No matter what system a society uses, it must deal with the forces of supply and demand. If an auction isn’t used, the people who wait in line pay in money plus time rather than just money. The king who allocates to his cronies pays in reduced political support from the masses, who pay in reduced political and personal choice. In short, a price is paid whenever scarce resources are allocated, though the effects differ depending on the method used. We generally prefer a system that minimizes this cost. (24-26)
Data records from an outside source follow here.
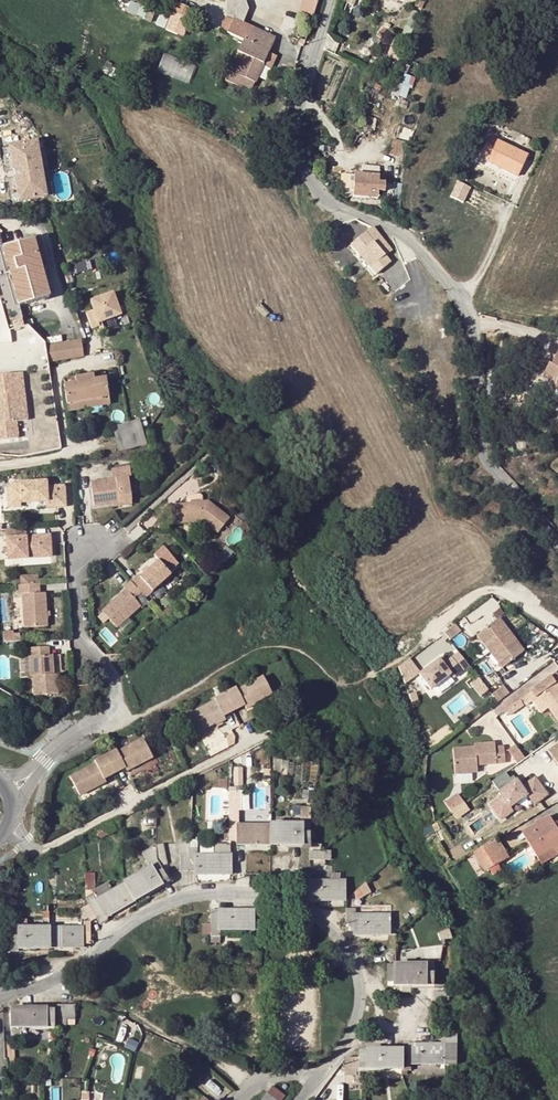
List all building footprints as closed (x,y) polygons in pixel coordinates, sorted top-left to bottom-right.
[(315,15),(319,0),(303,0),(300,11),(315,15)] [(161,13),(158,27),(186,34),(193,6),(175,1),(172,15),(161,13)] [(129,11),(147,18),(151,8),(133,2),(129,11)] [(243,41),(241,41),(236,53),(242,56),(234,74),(253,82),(261,65),(267,52),(273,39),(250,28),(243,41)] [(273,55),(267,52),(261,65),(268,68),(273,55)] [(165,53),(159,71),(190,82),(197,64),(165,53)] [(225,80),(250,91),(253,82),(234,74),(242,56),(236,53),(225,80)] [(35,141),(7,145),(11,170),(20,168),(21,175),(12,176),(16,201),(44,197),(35,141)] [(526,156),(495,142),(485,162),(516,177),(526,156)] [(377,183),(377,176),(352,175),(351,198),(375,199),(376,193),(382,193),(383,183),(377,183)] [(466,201),(472,186),(459,180),(453,196),(466,201)] [(359,237),(350,245),(368,268),(397,244),(393,239),(386,245),(371,227),(359,237)] [(364,271),(368,268),(350,245),(359,237),(357,234),(346,243),(346,244),(345,246),(346,247),(346,249),(357,263),(364,271)] [(33,239),(1,247),(17,306),(48,297),(33,239)] [(365,272),(364,271),(357,263),(346,273),(354,282),(365,272)] [(377,277),(373,280),(384,293),(386,292),(385,290),(386,289),(377,277)] [(93,311),(85,314),(91,330),(99,327),(98,324),(120,316),(111,294),(89,302),(93,311)] [(80,339),(61,341),(64,358),(82,355),(80,339)] [(64,358),(61,341),(44,344),(47,361),(64,358)] [(556,355),(551,366),(546,364),(540,379),(553,384),(551,389),(557,392),(557,356),(556,355)] [(0,376),(0,440),(18,438),(16,422),(27,421),(24,393),(20,394),(18,373),(0,376)] [(92,373),(73,376),(74,381),(61,383),(65,405),(77,404),(76,401),(95,398),(96,401),(108,399),(105,377),(93,378),(92,373)] [(553,384),(540,379),(538,384),(551,389),(553,384)] [(145,445),(138,420),(112,428),(118,451),(145,445)] [(113,478),(91,481),(94,505),(131,500),(128,475),(131,475),(130,466),(112,468),(113,478)] [(46,481),(8,484),(10,506),(21,505),(21,502),(47,500),(56,500),(56,507),(66,507),(64,486),(46,487),(46,481)] [(203,521),(219,533),(231,519),(209,501),(171,504),(173,523),(203,521)] [(8,558),(43,557),(43,546),(51,545),(50,536),(26,537),(26,528),(7,529),(8,558)] [(51,557),(51,545),(43,546),(43,557),(51,557)] [(131,581),(146,598),(156,589),(173,573),(171,571),(180,562),(165,546),(156,555),(160,559),(142,576),(140,573),(131,581)] [(180,581),(173,573),(156,589),(163,596),(180,581)] [(146,598),(131,581),(125,587),(127,590),(104,611),(105,612),(100,617),(106,623),(111,619),(118,628),(142,607),(143,609),(150,603),(146,598)] [(41,584),(17,585),(18,594),(23,594),(26,627),(50,626),(47,593),(42,593),(41,584)] [(502,668),(524,651),(499,618),(477,635),(502,668)] [(461,631),(455,624),(443,633),(449,641),(455,637),(461,631)] [(5,633),(5,642),(22,641),(21,634),(15,634),(15,633),(5,633)] [(35,676),(37,694),(60,693),(59,674),(53,674),(52,669),(55,669),(54,654),(51,654),(51,645),(33,646),(34,655),(30,656),(32,676),(35,676)] [(437,657),(417,673),(429,688),(449,672),(452,676),(467,663),(456,649),(444,659),(440,662),(437,657)] [(529,692),(520,699),(525,706),(532,701),(534,700),(539,696),(548,709),(557,724),(557,683),(557,682),(552,674),(529,692)] [(240,688),(238,686),(227,691),(237,710),(247,704),(249,707),(260,702),(259,701),(274,692),(265,675),(240,688)] [(509,693),(504,686),(492,694),(498,702),(509,693)] [(237,710),(227,691),(217,697),(218,699),(192,713),(201,731),(219,722),(220,723),(228,719),(226,716),(237,710)] [(532,701),(540,714),(548,709),(539,696),(534,700),(532,701)] [(522,707),(518,701),(505,711),(509,717),(522,707)] [(120,751),(118,748),(107,753),(117,772),(127,767),(129,770),(155,756),(145,738),(120,751)] [(475,745),(453,746),(453,771),(476,771),(475,764),(475,761),(479,761),(479,763),(504,763),(503,746),(494,746),(494,742),(475,743),(475,745)] [(517,743),(509,749),(519,762),(527,757),(517,743)] [(117,772),(107,753),(97,759),(99,762),(73,775),(82,794),(108,781),(106,778),(117,772)] [(509,771),(497,781),(504,790),(517,780),(509,771)] [(491,800),(502,818),(534,798),(537,803),(552,793),(540,774),(527,783),(525,779),(491,800)] [(453,797),(441,806),(447,814),(459,805),(453,797)] [(309,815),(300,815),(300,823),(300,830),(309,831),(309,828),(309,815)] [(539,859),(557,848),(557,828),(555,824),(549,815),(522,832),(539,859)] [(236,841),(236,845),(271,844),(271,825),(238,825),(238,818),(229,818),(229,841),(236,841)] [(115,830),(110,821),(95,829),(100,837),(115,830)] [(271,844),(287,844),(300,845),(301,848),(309,848),(309,839),(309,831),(300,830),(300,823),(271,824),(271,825),(271,844)] [(494,841),(475,853),(486,871),(505,860),(494,841)] [(195,857),(195,854),(195,843),(188,843),(188,847),(186,847),(186,851),(186,857),(195,857)] [(557,854),(557,848),(539,859),(542,864),(557,854)] [(309,851),(309,859),(325,860),(325,850),(309,851)] [(155,854),(146,859),(150,866),(153,871),(160,867),(159,861),(158,859),(155,854)] [(229,854),(195,854),(195,857),(186,857),(186,870),(195,870),(195,874),(204,874),(229,874),(229,873),(229,854)] [(166,864),(162,856),(158,859),(159,861),(160,867),(166,864)] [(153,871),(150,866),(125,880),(125,882),(125,883),(135,900),(160,885),(168,880),(160,867),(153,871)] [(135,900),(125,883),(112,890),(94,900),(94,888),(94,873),(85,873),(84,896),(88,903),(95,918),(99,925),(106,920),(105,917),(114,912),(135,900)] [(342,881),(309,881),(309,874),(300,874),(300,897),(308,896),(308,900),(319,900),(342,900),(342,881)] [(94,888),(94,900),(112,890),(107,881),(94,888)] [(82,928),(71,928),(48,928),(48,946),(74,946),(81,946),(82,942),(90,942),(90,922),(95,918),(88,903),(82,907),(82,928)] [(19,912),(19,906),(18,906),(18,913),(9,913),(9,933),(17,933),(18,925),(48,924),(48,919),(48,912),(43,912),(43,918),(25,918),(25,912),(19,912)] [(353,931),(353,934),(387,934),(387,915),(354,915),(354,908),(344,908),(344,929),(345,930),(353,931)] [(220,929),(253,929),(253,910),(211,910),(210,911),(210,936),(212,936),(212,940),(218,940),(218,936),(220,936),(220,929)] [(48,928),(71,928),(71,919),(48,919),(48,924),(48,928)] [(10,952),(18,952),(18,948),(48,947),(48,946),(48,928),(48,924),(18,925),(17,933),(9,933),(10,952)] [(10,963),(11,954),(0,954),(0,963),(10,963)] [(434,985),(438,985),(438,961),(435,961),(435,957),(425,957),(425,965),(426,973),(434,973),(434,985)] [(410,986),(425,985),(434,985),(434,973),(426,973),(425,965),(394,965),(395,982),(394,986),(410,986)] [(434,992),(434,999),(451,1000),(452,983),(447,983),(444,985),(444,992),(434,992)] [(54,1020),(57,1023),(74,1023),(74,1004),(55,1004),(54,1009),(54,1020)] [(46,1030),(51,1030),(57,1029),(57,1023),(54,1020),(46,1021),(46,1009),(46,1007),(12,1007),(12,1026),(46,1026),(46,1030)] [(46,1021),(54,1020),(54,1009),(46,1009),(46,1021)] [(410,1068),(410,1063),(445,1063),(445,1044),(410,1044),(410,1048),(401,1048),(402,1049),(402,1068),(410,1068)] [(358,1057),(358,1068),(402,1068),(402,1049),(368,1049),(368,1051),(359,1051),(358,1057)] [(358,1068),(358,1057),(346,1057),(346,1070),(340,1070),(340,1080),(349,1080),(349,1076),(354,1076),(354,1068),(358,1068)] [(284,1095),(272,1085),(268,1091),(279,1099),(280,1099),(281,1099),(284,1095)] [(267,1099),(279,1099),(268,1091),(263,1097),(267,1099)]
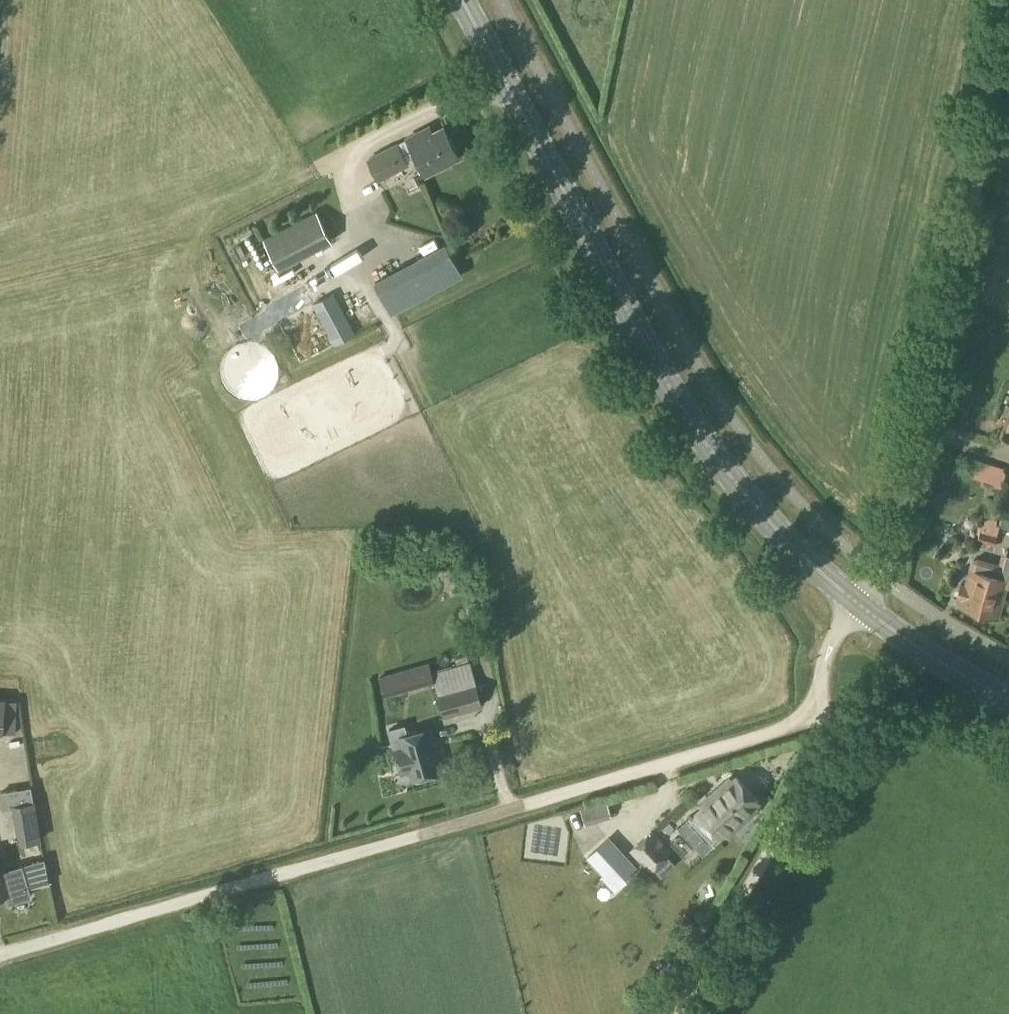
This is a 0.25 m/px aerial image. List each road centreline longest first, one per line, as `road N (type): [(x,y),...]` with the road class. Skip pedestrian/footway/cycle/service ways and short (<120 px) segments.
road 1 (unclassified): [(0,955),(824,720),(824,655),(858,606)]
road 2 (secondary): [(858,606),(738,489),(650,355),(462,0)]
road 3 (track): [(1008,23),(890,560),(858,606)]
road 4 (track): [(824,720),(822,752),(682,1013)]
road 5 (secondary): [(1008,695),(858,606)]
A helpful feature of this thought experiment is that it shrinks the issues to a problem we can easily get our heads around. Most would agree that the “first come, first serve,” “equal treatment,” “cronyism,” and “open conflict” options do not lead to an efficient or just distribution. But repeatedly, people are drawn to attempts to substitute the “need” option for the market “auction.” Here, shrinking things to ten people can radically understate the challenge of the “need” option. It is conceivable that we could get ten people together and work out who needs how much. But multiply those times millions of people. How could anyone possibly assess the ever-fluctuating need for gasoline and allocate it justly? Now multiply these millions of people by millions of different products. No “Great Mind” or supercomputer can know needs, much less adjudicate between them.
The most efficient and just allocation system allows people to take responsibility for themselves, earn an income, and bid for what they need in an auction system. That brings what they need to their door. The changes in bid prices also inform the suppliers on what to produce. No other system can match the coordinating information system the auction creates.